Thursday, March 31, 2011

Lawmakers want say in university budgets

By Lauren N. Johnson

While the presidents of several of Illinois' public universities are predicting tuition increases, which they say result from a lack of state funding, some lawmakers are proposing that the General Assembly exert more control over the budgets of the state’s institutions of higher education.

Currently, universities set their own tuition rates and fees. However, Senate Republicans suggested as part of their recently unveiled budget plan that lawmakers should have some say in how the universities spend the money they collect from students. Sen. Matt Murphy, a Palatine Republican, said legislators should consider capping how much tuition revenue public universities can spend each year.

“Families going to these universities are making cutbacks at home, and they are being asked to pay higher and higher tuition,” Murphy said. He emphasized that it would be important to place the cap in the least harmful way to universities.
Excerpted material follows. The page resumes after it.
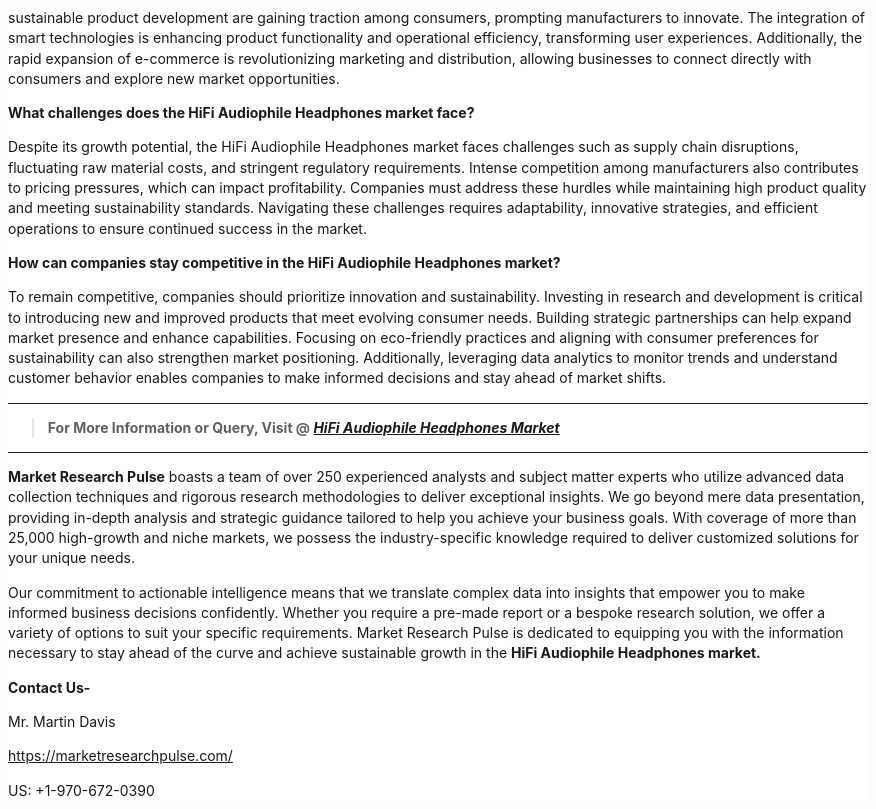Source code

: sustainable product development are gaining traction among consumers, prompting manufacturers to innovate. The integration of smart technologies is enhancing product functionality and operational efficiency, transforming user experiences. Additionally, the rapid expansion of e-commerce is revolutionizing marketing and distribution, allowing businesses to connect directly with consumers and explore new market opportunities.</p><p><strong>What challenges does the HiFi Audiophile Headphones market face?</strong></p><p>Despite its growth potential, the HiFi Audiophile Headphones market faces challenges such as supply chain disruptions, fluctuating raw material costs, and stringent regulatory requirements. Intense competition among manufacturers also contributes to pricing pressures, which can impact profitability. Companies must address these hurdles while maintaining high product quality and meeting sustainability standards. Navigating these challenges requires adaptability, innovative strategies, and efficient operations to ensure continued success in the market.</p><p><strong>How can companies stay competitive in the HiFi Audiophile Headphones market?</strong></p><p>To remain competitive, companies should prioritize innovation and sustainability. Investing in research and development is critical to introducing new and improved products that meet evolving consumer needs. Building strategic partnerships can help expand market presence and enhance capabilities. Focusing on eco-friendly practices and aligning with consumer preferences for sustainability can also strengthen market positioning. Additionally, leveraging data analytics to monitor trends and understand customer behavior enables companies to make informed decisions and stay ahead of market shifts.</p><hr /><blockquote><p><strong>For More Information or Query, Visit @&nbsp;<em><a href="https://marketresearchpulse.com/report/35975/hifi-audiophile-headphones-market?utm_source=Linkedin&utm_medium=019">HiFi Audiophile Headphones Market</a></em></strong></p></blockquote><hr /><p><strong>Market Research Pulse</strong> boasts a team of over 250 experienced analysts and subject matter experts who utilize advanced data collection techniques and rigorous research methodologies to deliver exceptional insights. We go beyond mere data presentation, providing in-depth analysis and strategic guidance tailored to help you achieve your business goals. With coverage of more than 25,000 high-growth and niche markets, we possess the industry-specific knowledge required to deliver customized solutions for your unique needs.</p><p>Our commitment to actionable intelligence means that we translate complex data into insights that empower you to make informed business decisions confidently. Whether you require a pre-made report or a bespoke research solution, we offer a variety of options to suit your specific requirements. Market Research Pulse is dedicated to equipping you with the information necessary to stay ahead of the curve and achieve sustainable growth in the <strong>HiFi Audiophile Headphones market.</strong></p><p><strong>Contact Us-</strong></p><p>Mr. Martin Davis</p><p>https://marketresearchpulse.com/</p><p>US: +1-970-672-0390</p>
Republicans also project $200 million in savings from a proposal elimination of half of university tuition waivers and say such savings could reduce what they characterize as runaway tuition increases.

Tom Hardy, spokesman for the University of Illinois, said if the Republican plan were approved, some academic programs might have to be cut completely. “We’re going to lose ground,” Hardy said. University employees have not had a general salary increase since 2008, according to Hardy.

The proposal has not been introduced as legislation, but the Republican budget plan says lawmakers and university officials should begin a “conversation” about the issue.

Another measure, Senate Bill 135, sponsored by Chicago Democratic Sen. Martin Sandoval, would strip power from university trustees to determine tuition rates and fees.

Under that legislation, Illinois State University, Southern Illinois University, Northern Illinois University, Eastern Illinois University, Western Illinois University and the University of Illinois would need to seek approval from the legislature before raising the cost for students above the current rate.

Sen. Chris Lauzen, an Aurora Republican who co-sponsored the bill, said the legislature would continue to work with the trustees and their respective university presidents. Lauzen said involving lawmakers in the public universities’ budgeting processes “would be some kind of accountability, some kind of checks and balances, on their power to spend that money that comes from the income fund, which is tuition.”

However, Sen. Ed Maloney, a Chicago Democrat and chair of his chamber's Higher Education Committee, said, “Clearly the only relief that universities have is increases in tuition, given the fact that there has been really no additional funding from the state.” He added that the biggest impact on public university systems would be “the unknown.”

Maloney introduced Senate Bill 1773, which would set up a process for performance-based funding of universities starting in 2013. The bill passed out of a Senate committee on March 15.

Dave Gross, a spokeperson for Southern Illinois University, said the state owes SIU about $140 million in unpaid bills, noting that if control over the income fund is taken away, universities could fail to make payroll, and layoffs would likely occur. “We’re taking those tuition dollars while we wait for the state to pay us. We’re floating in the state’s inability to balance its own budget,” Gross said. The state owes the other public universities hundreds of millions of dollars, as well.

Hardy said, “[University budgeting has] been pretty effective the way it’s been working for the past 15 years. …When we see the way it’s done in other states, the biggest factor of tuition increases is the spiraling decline in state support of higher education.”

In New York, tuition revenues from the 64-campus State University of New York system go directly to the state, and the legislature then doles out amounts of that revenue to go to each campus. That practice has become a point of controversy because New York's public university system suffered faculty losses and a $640 million cut from its budget last year. Soon after that cut, George Philip, president of the Albany campus, suspended five humanities programs as result of budget shortfalls.

Murphy said, however, that under the Republican plan, tuition dollars would not be lumped into the general revenue fund and could not be diverted to other state costs. Instead, lawmakers would only have the power to limit how much tuition revenue universities could spend.